USA
- Hyperlink to child pornography =
Distribution?
According to a military appellate court's decision
in the USA, the act of distributing a hyperlink to an online source of child
pornography does not subject the defendant to criminal liability for
distributing the child pornography available at that web site.
P. Navrestad was charged under Article 134, Uniform
Code of Military Justice (UCMJ), 10 U.S.C. § 934 (2000), with distributing and
possessing child pornography in violation of the Child Pornography Prevention
Act of 1996 (CPPA), 18 U.S.C. §§ 2251-2260 (2000). He had send a hyperlink to a
Yahoo! Briefcase during an Internet chat session. The linked to site contained
child pornography images. 18 U.S.C. § 2256(8) defines child pornography as “any
visual depiction, including any photograph, film, video, picture, or computer or
computer-generated image or picture . . . of sexually explicit conduct, where .
. . the production of such visual depiction involves the use of a minor engaging
in sexually explicit conduct." "Visual depiction” in turn, “includes . . .
data stored on computer disk or by electronic means which is capable of
conversion into a visual image.” 18 U.S.C. § 2256(5).
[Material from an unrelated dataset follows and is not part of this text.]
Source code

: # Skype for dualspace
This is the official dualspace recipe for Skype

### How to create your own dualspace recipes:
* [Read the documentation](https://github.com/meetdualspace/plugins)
So the key question was whether a hyperlink
contains “data stored . . . by electronic means which is capable of conversion
into a visual image." The court stressed the fact that a hyperlink only provides the
recipient with a path to another website. It does not contain data itself. So
the court held that Navrestad did not distribute child pornography. But the
decision was a close one, 3:2. In his dissenting opinion, judge Effron wrote: "The
recipient’s ability to access and use images transmitted by hyperlink is
functionally indistinguishable from the ability to access and use images
transmitted as individually saved files."